* [SUPPLIED TEXT]:

━━━━━━━━━━━━━━━━━━━━

A Complete Beginner’s Guide to Bayesian Analysis
“How probable is it that my hypothesis explains this data, compared to some other hypothesis?”. This is a reasonable question that many of us want to answer. Surprisingly, traditional statistical techniques that use p-values (which I will call NHST for brevity) cannot answer that question. The Bayesian framework can. The framework can also find evidence to support the null hypothesis of no effect, something that is not possible under NHST. Some researchers have argued the traditional approach should no longer be used, with some journals now expressly forbidding NHST analyses in their articles.
This course is a practical, hands-on guide to Bayesian analysis for those who are entirely new to the area. The course will provide an intuition for the Bayesian framework and concepts such as priors, posteriors, and Bayes factors. The practical element of the course will focus on employing Bayes factors with reference priors. You will learn how the Bayes factor can be used as evidence in favour of a particular hypothesis relative to another.
Unlike many other courses, this course will require no computer programming or scripting. We will not be using BUGS, R, or MATLAB. Instead, this course will use an open-source platform called JASP, available on Windows, Mac, and Linux-based OSs. The software has many similarities with SPSS, which may help those who have prior SPSS experience. Prior SPSS experience is not expected or required, but a foundational understanding of the general linear model (t-tests and ANOVAs) is required. An understanding of model comparison will help, but is not a requirement.
Course Outline (subject to change)
1. Traditional Statistics, NHST, and the Issues Associated with Them
2. A Conceptual Understanding of Bayesian Analysis: Priors, Likelihoods, and Posteriors
3. The Bayes Factor for Comparing Hypotheses: A Conceptual Overview
4. Practical Lab Session: Comparing Two Groups with a Bayesian Approach (t-test)
5. Building Models to Explain the World: A Conceptual Overview
6. Practical Lab Session: Comparing More than Two Groups with a Bayesian Approach (ANOVA)
7. Practical Lab Session: Building Explanatory Models with a Bayesian Approach (Regression)

━━━━━━━━━━━━━━━━━━━━

(Document pictures with their source code)
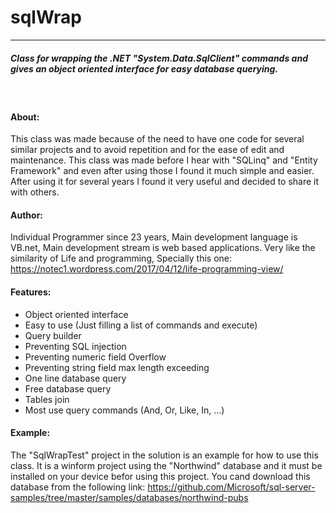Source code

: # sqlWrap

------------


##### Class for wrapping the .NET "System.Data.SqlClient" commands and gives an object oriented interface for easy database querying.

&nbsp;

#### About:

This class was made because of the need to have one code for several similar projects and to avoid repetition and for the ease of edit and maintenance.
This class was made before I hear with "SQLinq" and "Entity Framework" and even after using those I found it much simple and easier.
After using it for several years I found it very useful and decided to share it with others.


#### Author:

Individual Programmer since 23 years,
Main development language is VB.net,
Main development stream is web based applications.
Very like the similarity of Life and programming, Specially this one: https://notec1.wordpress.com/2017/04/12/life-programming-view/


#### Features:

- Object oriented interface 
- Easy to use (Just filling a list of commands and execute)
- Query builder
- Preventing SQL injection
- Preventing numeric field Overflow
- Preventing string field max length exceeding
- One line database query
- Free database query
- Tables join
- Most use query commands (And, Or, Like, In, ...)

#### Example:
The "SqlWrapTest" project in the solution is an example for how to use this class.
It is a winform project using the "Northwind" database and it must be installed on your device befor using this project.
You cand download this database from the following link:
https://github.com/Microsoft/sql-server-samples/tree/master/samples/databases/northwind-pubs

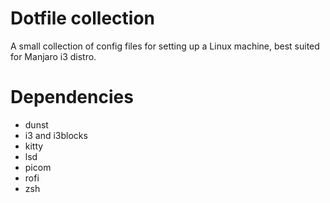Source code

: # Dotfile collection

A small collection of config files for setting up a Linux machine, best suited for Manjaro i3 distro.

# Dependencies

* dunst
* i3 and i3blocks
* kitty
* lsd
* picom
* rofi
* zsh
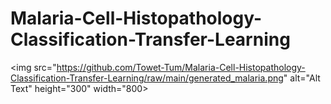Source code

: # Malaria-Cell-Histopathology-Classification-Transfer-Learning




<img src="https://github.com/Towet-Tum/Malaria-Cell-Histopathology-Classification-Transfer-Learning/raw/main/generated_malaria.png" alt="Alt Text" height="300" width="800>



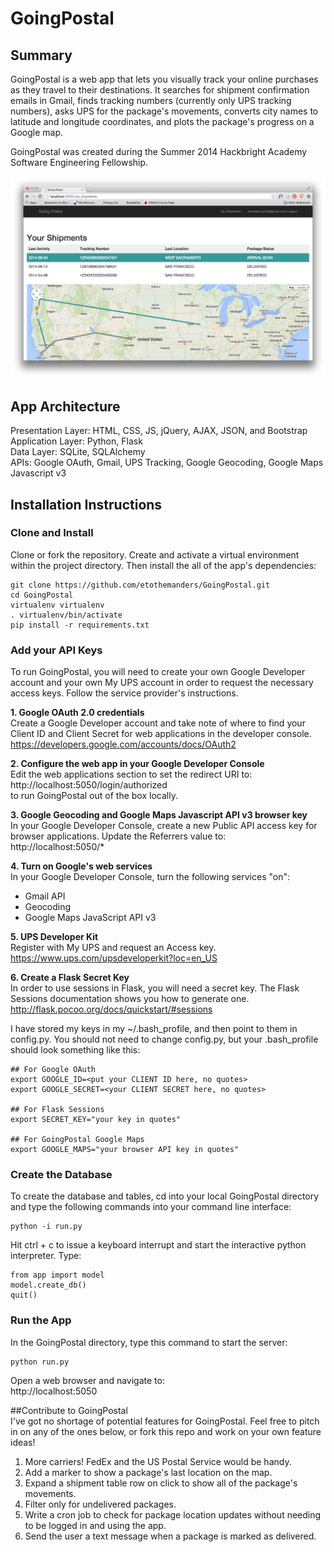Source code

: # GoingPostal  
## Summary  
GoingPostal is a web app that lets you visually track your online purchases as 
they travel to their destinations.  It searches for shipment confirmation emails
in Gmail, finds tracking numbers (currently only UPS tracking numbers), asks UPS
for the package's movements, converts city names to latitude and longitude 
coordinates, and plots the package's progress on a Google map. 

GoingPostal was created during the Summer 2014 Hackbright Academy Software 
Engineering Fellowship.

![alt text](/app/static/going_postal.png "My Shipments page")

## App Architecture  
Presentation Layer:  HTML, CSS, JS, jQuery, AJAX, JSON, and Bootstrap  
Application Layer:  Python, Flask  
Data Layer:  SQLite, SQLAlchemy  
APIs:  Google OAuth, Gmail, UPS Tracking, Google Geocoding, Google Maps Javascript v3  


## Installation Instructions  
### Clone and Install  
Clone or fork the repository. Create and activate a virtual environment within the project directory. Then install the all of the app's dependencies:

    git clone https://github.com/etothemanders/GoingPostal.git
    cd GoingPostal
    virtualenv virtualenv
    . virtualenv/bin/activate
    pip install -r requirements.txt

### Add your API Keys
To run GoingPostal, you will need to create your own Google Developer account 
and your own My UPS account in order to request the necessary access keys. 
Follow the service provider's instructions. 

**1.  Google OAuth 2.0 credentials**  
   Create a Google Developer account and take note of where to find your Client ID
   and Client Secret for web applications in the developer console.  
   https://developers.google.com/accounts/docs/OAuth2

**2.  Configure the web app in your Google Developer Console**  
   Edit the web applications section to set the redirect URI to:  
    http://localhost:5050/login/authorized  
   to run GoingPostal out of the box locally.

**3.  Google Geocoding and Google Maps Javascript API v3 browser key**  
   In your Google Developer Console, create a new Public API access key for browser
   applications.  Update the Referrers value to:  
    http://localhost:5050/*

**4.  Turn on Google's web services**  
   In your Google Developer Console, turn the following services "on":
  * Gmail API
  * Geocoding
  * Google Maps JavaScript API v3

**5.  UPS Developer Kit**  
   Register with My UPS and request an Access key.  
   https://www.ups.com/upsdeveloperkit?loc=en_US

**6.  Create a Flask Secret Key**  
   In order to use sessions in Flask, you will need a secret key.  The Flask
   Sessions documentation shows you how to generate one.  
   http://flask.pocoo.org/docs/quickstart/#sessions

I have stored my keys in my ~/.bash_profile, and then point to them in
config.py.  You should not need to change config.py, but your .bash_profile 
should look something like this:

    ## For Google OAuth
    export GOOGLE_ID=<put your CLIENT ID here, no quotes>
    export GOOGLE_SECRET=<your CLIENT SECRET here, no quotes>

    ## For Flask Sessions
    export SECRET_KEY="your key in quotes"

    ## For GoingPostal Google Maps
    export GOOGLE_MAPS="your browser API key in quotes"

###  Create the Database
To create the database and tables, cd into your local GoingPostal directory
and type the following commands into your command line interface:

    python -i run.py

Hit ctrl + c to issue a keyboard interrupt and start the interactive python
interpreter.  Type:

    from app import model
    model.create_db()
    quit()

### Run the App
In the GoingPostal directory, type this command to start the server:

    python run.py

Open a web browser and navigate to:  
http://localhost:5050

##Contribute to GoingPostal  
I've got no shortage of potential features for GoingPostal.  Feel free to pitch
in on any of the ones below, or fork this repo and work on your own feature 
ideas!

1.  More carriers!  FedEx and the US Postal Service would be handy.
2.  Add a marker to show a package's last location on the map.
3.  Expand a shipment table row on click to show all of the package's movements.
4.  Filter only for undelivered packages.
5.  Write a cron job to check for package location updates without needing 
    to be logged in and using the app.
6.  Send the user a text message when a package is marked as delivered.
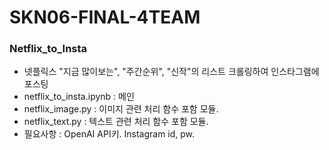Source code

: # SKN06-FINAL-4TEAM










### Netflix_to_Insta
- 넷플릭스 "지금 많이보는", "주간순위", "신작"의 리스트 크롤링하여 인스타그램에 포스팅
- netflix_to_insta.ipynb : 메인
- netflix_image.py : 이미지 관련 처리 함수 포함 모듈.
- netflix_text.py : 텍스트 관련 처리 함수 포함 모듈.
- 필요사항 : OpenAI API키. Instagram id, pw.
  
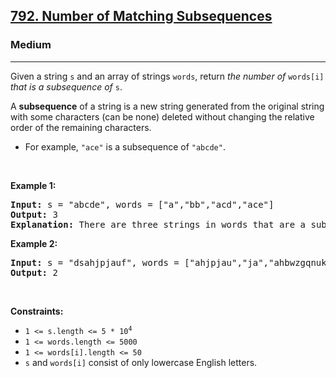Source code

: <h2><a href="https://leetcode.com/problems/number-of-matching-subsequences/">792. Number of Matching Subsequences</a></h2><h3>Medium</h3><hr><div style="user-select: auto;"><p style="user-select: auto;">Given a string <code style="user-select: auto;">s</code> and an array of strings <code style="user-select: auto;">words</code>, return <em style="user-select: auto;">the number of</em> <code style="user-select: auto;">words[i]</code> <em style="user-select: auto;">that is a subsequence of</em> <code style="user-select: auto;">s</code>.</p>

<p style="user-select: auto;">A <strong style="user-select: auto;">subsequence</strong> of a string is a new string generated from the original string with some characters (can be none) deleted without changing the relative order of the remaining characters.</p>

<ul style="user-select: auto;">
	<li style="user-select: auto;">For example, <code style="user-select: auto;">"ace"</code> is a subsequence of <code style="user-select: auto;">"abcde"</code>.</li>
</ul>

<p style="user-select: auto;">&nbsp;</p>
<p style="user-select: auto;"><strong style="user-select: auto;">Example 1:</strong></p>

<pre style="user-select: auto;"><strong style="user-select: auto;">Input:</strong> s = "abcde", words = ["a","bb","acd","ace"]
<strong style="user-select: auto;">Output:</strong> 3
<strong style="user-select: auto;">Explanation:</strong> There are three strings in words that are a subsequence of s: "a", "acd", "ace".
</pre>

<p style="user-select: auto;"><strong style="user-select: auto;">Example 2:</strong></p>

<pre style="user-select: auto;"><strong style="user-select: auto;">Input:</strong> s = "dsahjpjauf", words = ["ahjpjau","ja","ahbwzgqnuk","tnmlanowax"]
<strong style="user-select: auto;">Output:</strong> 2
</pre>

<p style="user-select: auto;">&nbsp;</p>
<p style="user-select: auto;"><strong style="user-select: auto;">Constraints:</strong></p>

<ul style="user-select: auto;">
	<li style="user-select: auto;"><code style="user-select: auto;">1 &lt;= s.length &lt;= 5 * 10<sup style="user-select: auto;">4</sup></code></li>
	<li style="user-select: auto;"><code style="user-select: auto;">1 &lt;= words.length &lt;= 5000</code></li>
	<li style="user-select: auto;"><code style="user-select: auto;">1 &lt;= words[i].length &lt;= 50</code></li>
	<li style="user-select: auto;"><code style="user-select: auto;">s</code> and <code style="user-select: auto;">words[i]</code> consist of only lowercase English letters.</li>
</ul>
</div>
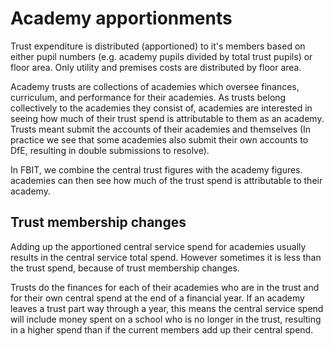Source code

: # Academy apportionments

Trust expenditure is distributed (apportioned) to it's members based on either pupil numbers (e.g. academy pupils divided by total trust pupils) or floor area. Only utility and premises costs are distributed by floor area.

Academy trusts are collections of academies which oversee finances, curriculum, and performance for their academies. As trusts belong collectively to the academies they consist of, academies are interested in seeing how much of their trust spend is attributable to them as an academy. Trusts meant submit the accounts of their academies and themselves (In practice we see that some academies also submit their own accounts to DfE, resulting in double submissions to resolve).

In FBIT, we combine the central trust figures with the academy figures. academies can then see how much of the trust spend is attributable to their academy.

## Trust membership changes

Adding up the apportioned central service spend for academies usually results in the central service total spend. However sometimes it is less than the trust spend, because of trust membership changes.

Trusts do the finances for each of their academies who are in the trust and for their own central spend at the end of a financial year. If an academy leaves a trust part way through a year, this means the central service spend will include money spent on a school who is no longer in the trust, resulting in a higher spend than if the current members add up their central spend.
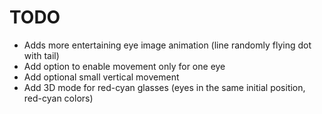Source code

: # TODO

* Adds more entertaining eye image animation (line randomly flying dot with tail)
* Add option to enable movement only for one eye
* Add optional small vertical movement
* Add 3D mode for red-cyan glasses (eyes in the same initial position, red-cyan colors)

━━━━━━━━━━━━━━━━━━━━

* [APPLY WHAT YOU READ]:
- a) According to the Bayesian analysis course description, which software platform will the course use in place of programming tools?
- b) Pick out every line of the listing that contains the string "central", with case counting, and copy each one.
The course description and the listing are separate and unrelated material.

* [OUTPUTS BY TASK]:
- a) An open-source platform called JASP.

- b)
In FBIT, we combine the central trust figures with the academy figures. academies can then see how much of the trust spend is attributable to their academy.
Adding up the apportioned central service spend for academies usually results in the central service total spend. However sometimes it is less than the trust spend, because of trust membership changes.
Trusts do the finances for each of their academies who are in the trust and for their own central spend at the end of a financial year. If an academy leaves a trust part way through a year, this means the central service spend will include money spent on a school who is no longer in the trust, resulting in a higher spend than if the current members add up their central spend.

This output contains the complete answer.